*Reading passage*:
Start of Block

Lowell Libson & Jonny Yarker Ltd

Joseph Mallord William Turner
1775–1851
Sketch of Mackerel, c.1835-40
Watercolour over graphite on Whatman
9 x 11 inches; 224 x 287 mm
 

We are delighted to be sponsoring a fascinating and compelling exhibition of British drawings from the Ashmolean’s permanent collection. The museum’s holding of British drawings was initiated in 1689 with the gift of a portrait of the English antiquary John Aubrey, it now houses some 10,000 works. The diversity of techniques and media employed underlines the enduring importance as well as the variety of purposes encompassed by the art of drawing. The present show is structured chronologically, offering a fascinating portrait of British drawing from the sensitive black chalk study of Thomas Alcock by the miniaturist Samuel Cooper, made in about 1650, through to a powerful image of Salman Rushdie by Tom Phillips the Royal Academician. But the show is more complex than merely a conventional survey.

End of Block

*Data for the task*:
Start of Block

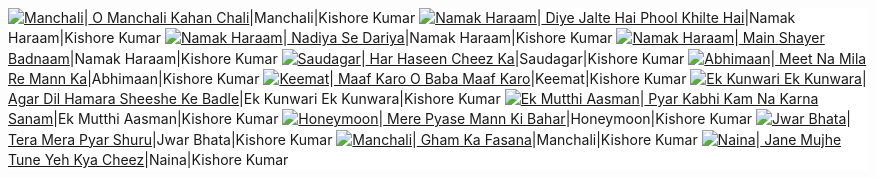 [![Manchali](https://i.ytimg.com/vi/u3WL9YBcQxo/default.jpg)](https://youtu.be/u3WL9YBcQxo?list=PLIO7o3VwD0X_hglBI3zHjZQW6GOJT30Vy)|[ O Manchali Kahan Chali](https://youtu.be/u3WL9YBcQxo?list=PLIO7o3VwD0X_hglBI3zHjZQW6GOJT30Vy)|Manchali|Kishore Kumar
[![Namak Haraam](https://i.ytimg.com/vi/Ti5SNrWxftE/default.jpg)](https://youtu.be/Ti5SNrWxftE?list=PLIO7o3VwD0X_hglBI3zHjZQW6GOJT30Vy)|[ Diye Jalte Hai Phool Khilte Hai](https://youtu.be/Ti5SNrWxftE?list=PLIO7o3VwD0X_hglBI3zHjZQW6GOJT30Vy)|Namak Haraam|Kishore Kumar
[![Namak Haraam](https://i.ytimg.com/vi/SCnxSrknyhc/default.jpg)](https://youtu.be/SCnxSrknyhc?list=PLIO7o3VwD0X_hglBI3zHjZQW6GOJT30Vy)|[ Nadiya Se Dariya](https://youtu.be/SCnxSrknyhc?list=PLIO7o3VwD0X_hglBI3zHjZQW6GOJT30Vy)|Namak Haraam|Kishore Kumar
[![Namak Haraam](https://i.ytimg.com/vi/PleWU2pdK-I/default.jpg)](https://youtu.be/PleWU2pdK-I?list=PLIO7o3VwD0X_hglBI3zHjZQW6GOJT30Vy)|[ Main Shayer Badnaam](https://youtu.be/PleWU2pdK-I?list=PLIO7o3VwD0X_hglBI3zHjZQW6GOJT30Vy)|Namak Haraam|Kishore Kumar
[![Saudagar](https://i.ytimg.com/vi/rsuzrIVoFYY/default.jpg)](https://youtu.be/rsuzrIVoFYY?list=PLIO7o3VwD0X_hglBI3zHjZQW6GOJT30Vy)|[ Har Haseen Cheez Ka](https://youtu.be/rsuzrIVoFYY?list=PLIO7o3VwD0X_hglBI3zHjZQW6GOJT30Vy)|Saudagar|Kishore Kumar
[![Abhimaan](https://i.ytimg.com/vi/ksCSSWHpPww/default.jpg)](https://youtu.be/ksCSSWHpPww?list=PLIO7o3VwD0X_hglBI3zHjZQW6GOJT30Vy)|[ Meet Na Mila Re Mann Ka](https://youtu.be/ksCSSWHpPww?list=PLIO7o3VwD0X_hglBI3zHjZQW6GOJT30Vy)|Abhimaan|Kishore Kumar
[![Keemat](https://i.ytimg.com/vi/8inInrtrL2k/default.jpg)](https://youtu.be/8inInrtrL2k?list=PLIO7o3VwD0X_hglBI3zHjZQW6GOJT30Vy)|[ Maaf Karo O Baba Maaf Karo](https://youtu.be/8inInrtrL2k?list=PLIO7o3VwD0X_hglBI3zHjZQW6GOJT30Vy)|Keemat|Kishore Kumar
[![Ek Kunwari Ek Kunwara](https://i.ytimg.com/vi/qrw2YTpF0l8/default.jpg)](https://youtu.be/qrw2YTpF0l8?list=PLIO7o3VwD0X_hglBI3zHjZQW6GOJT30Vy)|[ Agar Dil Hamara Sheeshe Ke Badle](https://youtu.be/qrw2YTpF0l8?list=PLIO7o3VwD0X_hglBI3zHjZQW6GOJT30Vy)|Ek Kunwari Ek Kunwara|Kishore Kumar
[![Ek Mutthi Aasman](https://i.ytimg.com/vi/VGWpfYp7Rzg/default.jpg)](https://youtu.be/VGWpfYp7Rzg?list=PLIO7o3VwD0X_hglBI3zHjZQW6GOJT30Vy)|[ Pyar Kabhi Kam Na Karna Sanam](https://youtu.be/VGWpfYp7Rzg?list=PLIO7o3VwD0X_hglBI3zHjZQW6GOJT30Vy)|Ek Mutthi Aasman|Kishore Kumar
[![Honeymoon](https://i.ytimg.com/vi/ghS8KekFnk4/default.jpg)](https://youtu.be/ghS8KekFnk4?list=PLIO7o3VwD0X_hglBI3zHjZQW6GOJT30Vy)|[ Mere Pyase Mann Ki Bahar](https://youtu.be/ghS8KekFnk4?list=PLIO7o3VwD0X_hglBI3zHjZQW6GOJT30Vy)|Honeymoon|Kishore Kumar
[![Jwar Bhata](https://i.ytimg.com/vi/FZKRd-Z2u5c/default.jpg)](https://youtu.be/FZKRd-Z2u5c?list=PLIO7o3VwD0X_hglBI3zHjZQW6GOJT30Vy)|[ Tera Mera Pyar Shuru](https://youtu.be/FZKRd-Z2u5c?list=PLIO7o3VwD0X_hglBI3zHjZQW6GOJT30Vy)|Jwar Bhata|Kishore Kumar
[![Manchali](https://i.ytimg.com/vi/VzYy290I3No/default.jpg)](https://youtu.be/VzYy290I3No?list=PLIO7o3VwD0X_hglBI3zHjZQW6GOJT30Vy)|[ Gham Ka Fasana](https://youtu.be/VzYy290I3No?list=PLIO7o3VwD0X_hglBI3zHjZQW6GOJT30Vy)|Manchali|Kishore Kumar
[![Naina](https://i.ytimg.com/vi/MKDcAEHo4QU/default.jpg)](https://youtu.be/MKDcAEHo4QU?list=PLIO7o3VwD0X_hglBI3zHjZQW6GOJT30Vy)|[ Jane Mujhe Tune Yeh Kya Cheez](https://youtu.be/MKDcAEHo4QU?list=PLIO7o3VwD0X_hglBI3zHjZQW6GOJT30Vy)|Naina|Kishore Kumar
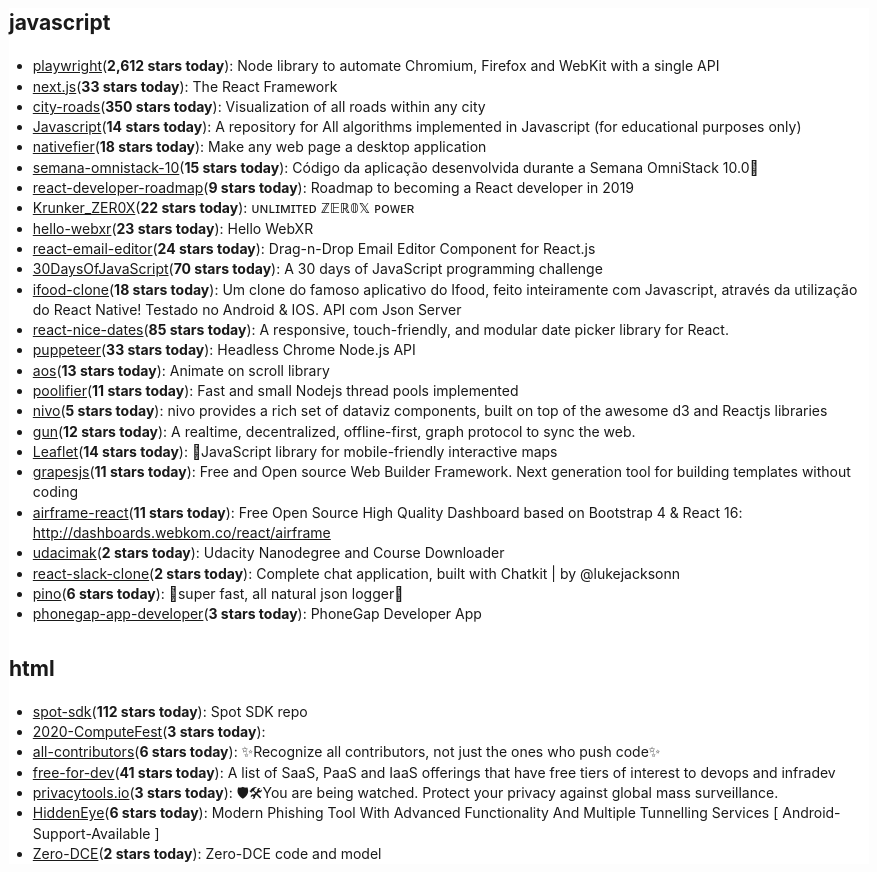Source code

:## javascript
* [playwright](https://github.com/microsoft/playwright)(**2,612 stars today**): Node library to automate Chromium, Firefox and WebKit with a single API
* [next.js](https://github.com/zeit/next.js)(**33 stars today**): The React Framework
* [city-roads](https://github.com/anvaka/city-roads)(**350 stars today**): Visualization of all roads within any city
* [Javascript](https://github.com/TheAlgorithms/Javascript)(**14 stars today**): A repository for All algorithms implemented in Javascript (for educational purposes only)
* [nativefier](https://github.com/jiahaog/nativefier)(**18 stars today**): Make any web page a desktop application
* [semana-omnistack-10](https://github.com/Rocketseat/semana-omnistack-10)(**15 stars today**): Código da aplicação desenvolvida durante a Semana OmniStack 10.0🚀
* [react-developer-roadmap](https://github.com/adam-golab/react-developer-roadmap)(**9 stars today**): Roadmap to becoming a React developer in 2019
* [Krunker_ZER0X](https://github.com/ZaresPlusX/Krunker_ZER0X)(**22 stars today**): ᴜɴʟɪᴍɪᴛᴇᴅ ℤ𝔼ℝ𝟘𝕏 ᴘᴏᴡᴇʀ
* [hello-webxr](https://github.com/MozillaReality/hello-webxr)(**23 stars today**): Hello WebXR
* [react-email-editor](https://github.com/unlayer/react-email-editor)(**24 stars today**): Drag-n-Drop Email Editor Component for React.js
* [30DaysOfJavaScript](https://github.com/Asabeneh/30DaysOfJavaScript)(**70 stars today**): A 30 days of JavaScript programming challenge
* [ifood-clone](https://github.com/leoobarbosa2/ifood-clone)(**18 stars today**): Um clone do famoso aplicativo do Ifood, feito inteiramente com Javascript, através da utilização do React Native! Testado no Android & IOS. API com Json Server
* [react-nice-dates](https://github.com/hernansartorio/react-nice-dates)(**85 stars today**): A responsive, touch-friendly, and modular date picker library for React.
* [puppeteer](https://github.com/puppeteer/puppeteer)(**33 stars today**): Headless Chrome Node.js API
* [aos](https://github.com/michalsnik/aos)(**13 stars today**): Animate on scroll library
* [poolifier](https://github.com/pioardi/poolifier)(**11 stars today**): Fast and small Nodejs thread pools implemented
* [nivo](https://github.com/plouc/nivo)(**5 stars today**): nivo provides a rich set of dataviz components, built on top of the awesome d3 and Reactjs libraries
* [gun](https://github.com/amark/gun)(**12 stars today**): A realtime, decentralized, offline-first, graph protocol to sync the web.
* [Leaflet](https://github.com/Leaflet/Leaflet)(**14 stars today**): 🍃JavaScript library for mobile-friendly interactive maps
* [grapesjs](https://github.com/artf/grapesjs)(**11 stars today**): Free and Open source Web Builder Framework. Next generation tool for building templates without coding
* [airframe-react](https://github.com/0wczar/airframe-react)(**11 stars today**): Free Open Source High Quality Dashboard based on Bootstrap 4 & React 16: http://dashboards.webkom.co/react/airframe
* [udacimak](https://github.com/udacimak/udacimak)(**2 stars today**): Udacity Nanodegree and Course Downloader
* [react-slack-clone](https://github.com/pusher/react-slack-clone)(**2 stars today**): Complete chat application, built with Chatkit | by @lukejacksonn
* [pino](https://github.com/pinojs/pino)(**6 stars today**): 🌲super fast, all natural json logger🌲
* [phonegap-app-developer](https://github.com/phonegap/phonegap-app-developer)(**3 stars today**): PhoneGap Developer App

## html
* [spot-sdk](https://github.com/boston-dynamics/spot-sdk)(**112 stars today**): Spot SDK repo
* [2020-ComputeFest](https://github.com/Harvard-IACS/2020-ComputeFest)(**3 stars today**): 
* [all-contributors](https://github.com/all-contributors/all-contributors)(**6 stars today**): ✨Recognize all contributors, not just the ones who push code✨
* [free-for-dev](https://github.com/ripienaar/free-for-dev)(**41 stars today**): A list of SaaS, PaaS and IaaS offerings that have free tiers of interest to devops and infradev
* [privacytools.io](https://github.com/privacytoolsIO/privacytools.io)(**3 stars today**): 🛡🛠You are being watched. Protect your privacy against global mass surveillance.
* [HiddenEye](https://github.com/DarkSecDevelopers/HiddenEye)(**6 stars today**): Modern Phishing Tool With Advanced Functionality And Multiple Tunnelling Services [ Android-Support-Available ]
* [Zero-DCE](https://github.com/Li-Chongyi/Zero-DCE)(**2 stars today**): Zero-DCE code and model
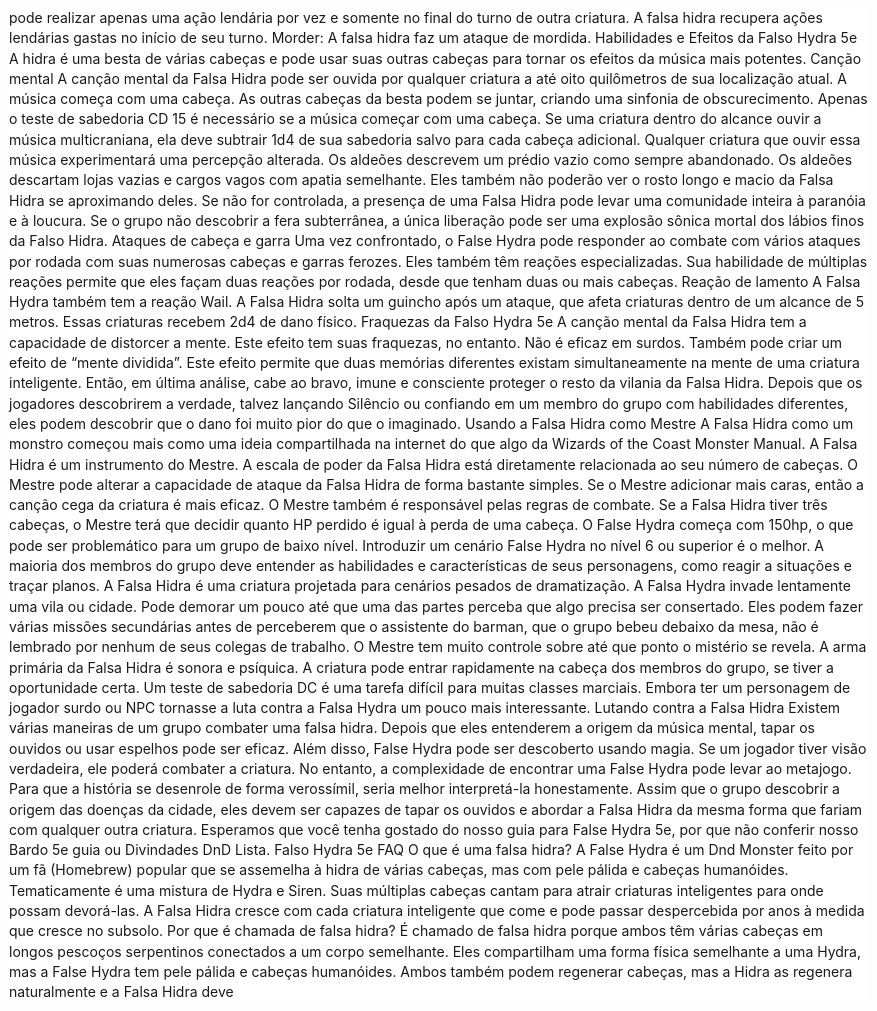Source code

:pode realizar apenas uma ação lendária por vez e somente no final do turno de outra criatura. A falsa hidra recupera ações lendárias gastas no início de seu turno. Morder: A falsa hidra faz um ataque de mordida. Habilidades e Efeitos da Falso Hydra 5e A hidra é uma besta de várias cabeças e pode usar suas outras cabeças para tornar os efeitos da música mais potentes. Canção mental A canção mental da Falsa Hidra pode ser ouvida por qualquer criatura a até oito quilômetros de sua localização atual. A música começa com uma cabeça. As outras cabeças da besta podem se juntar, criando uma sinfonia de obscurecimento. Apenas o teste de sabedoria CD 15 é necessário se a música começar com uma cabeça. Se uma criatura dentro do alcance ouvir a música multicraniana, ela deve subtrair 1d4 de sua sabedoria salvo para cada cabeça adicional. Qualquer criatura que ouvir essa música experimentará uma percepção alterada. Os aldeões descrevem um prédio vazio como sempre abandonado. Os aldeões descartam lojas vazias e cargos vagos com apatia semelhante. Eles também não poderão ver o rosto longo e macio da Falsa Hidra se aproximando deles. Se não for controlada, a presença de uma Falsa Hidra pode levar uma comunidade inteira à paranóia e à loucura. Se o grupo não descobrir a fera subterrânea, a única liberação pode ser uma explosão sônica mortal dos lábios finos da Falso Hidra. Ataques de cabeça e garra Uma vez confrontado, o False Hydra pode responder ao combate com vários ataques por rodada com suas numerosas cabeças e garras ferozes. Eles também têm reações especializadas. Sua habilidade de múltiplas reações permite que eles façam duas reações por rodada, desde que tenham duas ou mais cabeças. Reação de lamento A Falsa Hydra também tem a reação Wail. A Falsa Hidra solta um guincho após um ataque, que afeta criaturas dentro de um alcance de 5 metros. Essas criaturas recebem 2d4 de dano físico. Fraquezas da Falso Hydra 5e A canção mental da Falsa Hidra tem a capacidade de distorcer a mente. Este efeito tem suas fraquezas, no entanto. Não é eficaz em surdos. Também pode criar um efeito de “mente dividida”. Este efeito permite que duas memórias diferentes existam simultaneamente na mente de uma criatura inteligente. Então, em última análise, cabe ao bravo, imune e consciente proteger o resto da vilania da Falsa Hidra. Depois que os jogadores descobrirem a verdade, talvez lançando Silêncio ou confiando em um membro do grupo com habilidades diferentes, eles podem descobrir que o dano foi muito pior do que o imaginado. Usando a Falsa Hidra como Mestre A Falsa Hidra como um monstro começou mais como uma ideia compartilhada na internet do que algo da Wizards of the Coast Monster Manual. A Falsa Hidra é um instrumento do Mestre. A escala de poder da Falsa Hidra está diretamente relacionada ao seu número de cabeças. O Mestre pode alterar a capacidade de ataque da Falsa Hidra de forma bastante simples. Se o Mestre adicionar mais caras, então a canção cega da criatura é mais eficaz. O Mestre também é responsável pelas regras de combate. Se a Falsa Hidra tiver três cabeças, o Mestre terá que decidir quanto HP perdido é igual à perda de uma cabeça. O False Hydra começa com 150hp, o que pode ser problemático para um grupo de baixo nível. Introduzir um cenário False Hydra no nível 6 ou superior é o melhor. A maioria dos membros do grupo deve entender as habilidades e características de seus personagens, como reagir a situações e traçar planos. A Falsa Hidra é uma criatura projetada para cenários pesados ​​de dramatização. A Falsa Hydra invade lentamente uma vila ou cidade. Pode demorar um pouco até que uma das partes perceba que algo precisa ser consertado. Eles podem fazer várias missões secundárias antes de perceberem que o assistente do barman, que o grupo bebeu debaixo da mesa, não é lembrado por nenhum de seus colegas de trabalho. O Mestre tem muito controle sobre até que ponto o mistério se revela. A arma primária da Falsa Hidra é sonora e psíquica. A criatura pode entrar rapidamente na cabeça dos membros do grupo, se tiver a oportunidade certa. Um teste de sabedoria DC é uma tarefa difícil para muitas classes marciais. Embora ter um personagem de jogador surdo ou NPC tornasse a luta contra a Falsa Hydra um pouco mais interessante. Lutando contra a Falsa Hidra Existem várias maneiras de um grupo combater uma falsa hidra. Depois que eles entenderem a origem da música mental, tapar os ouvidos ou usar espelhos pode ser eficaz. Além disso, False Hydra pode ser descoberto usando magia. Se um jogador tiver visão verdadeira, ele poderá combater a criatura. No entanto, a complexidade de encontrar uma False Hydra pode levar ao metajogo. Para que a história se desenrole de forma verossímil, seria melhor interpretá-la honestamente. Assim que o grupo descobrir a origem das doenças da cidade, eles devem ser capazes de tapar os ouvidos e abordar a Falsa Hidra da mesma forma que fariam com qualquer outra criatura. Esperamos que você tenha gostado do nosso guia para False Hydra 5e, por que não conferir nosso Bardo 5e guia ou Divindades DnD Lista. Falso Hydra 5e FAQ O que é uma falsa hidra? A False Hydra é um Dnd Monster feito por um fã (Homebrew) popular que se assemelha à hidra de várias cabeças, mas com pele pálida e cabeças humanóides. Tematicamente é uma mistura de Hydra e Siren. Suas múltiplas cabeças cantam para atrair criaturas inteligentes para onde possam devorá-las. A Falsa Hidra cresce com cada criatura inteligente que come e pode passar despercebida por anos à medida que cresce no subsolo. Por que é chamada de falsa hidra? É chamado de falsa hidra porque ambos têm várias cabeças em longos pescoços serpentinos conectados a um corpo semelhante. Eles compartilham uma forma física semelhante a uma Hydra, mas a False Hydra tem pele pálida e cabeças humanóides. Ambos também podem regenerar cabeças, mas a Hidra as regenera naturalmente e a Falsa Hidra deve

End of Block

*Using the information*:
1. Extract the whole gallery text word for word, leaving nothing out.
2. Filter the records to the lines that contain the string "Android", treating uppercase and lowercase as different, and copy each of those lines in full.
The gallery text has no connection to the records.

*Expected results*:
1.
Lowell Libson & Jonny Yarker Ltd

Joseph Mallord William Turner
1775–1851
Sketch of Mackerel, c.1835-40
Watercolour over graphite on Whatman
9 x 11 inches; 224 x 287 mm
 

We are delighted to be sponsoring a fascinating and compelling exhibition of British drawings from the Ashmolean’s permanent collection. The museum’s holding of British drawings was initiated in 1689 with the gift of a portrait of the English antiquary John Aubrey, it now houses some 10,000 works. The diversity of techniques and media employed underlines the enduring importance as well as the variety of purposes encompassed by the art of drawing. The present show is structured chronologically, offering a fascinating portrait of British drawing from the sensitive black chalk study of Thomas Alcock by the miniaturist Samuel Cooper, made in about 1650, through to a powerful image of Salman Rushdie by Tom Phillips the Royal Academician. But the show is more complex than merely a conventional survey.

2.
* [ifood-clone](https://github.com/leoobarbosa2/ifood-clone)(**18 stars today**): Um clone do famoso aplicativo do Ifood, feito inteiramente com Javascript, através da utilização do React Native! Testado no Android & IOS. API com Json Server
* [HiddenEye](https://github.com/DarkSecDevelopers/HiddenEye)(**6 stars today**): Modern Phishing Tool With Advanced Functionality And Multiple Tunnelling Services [ Android-Support-Available ]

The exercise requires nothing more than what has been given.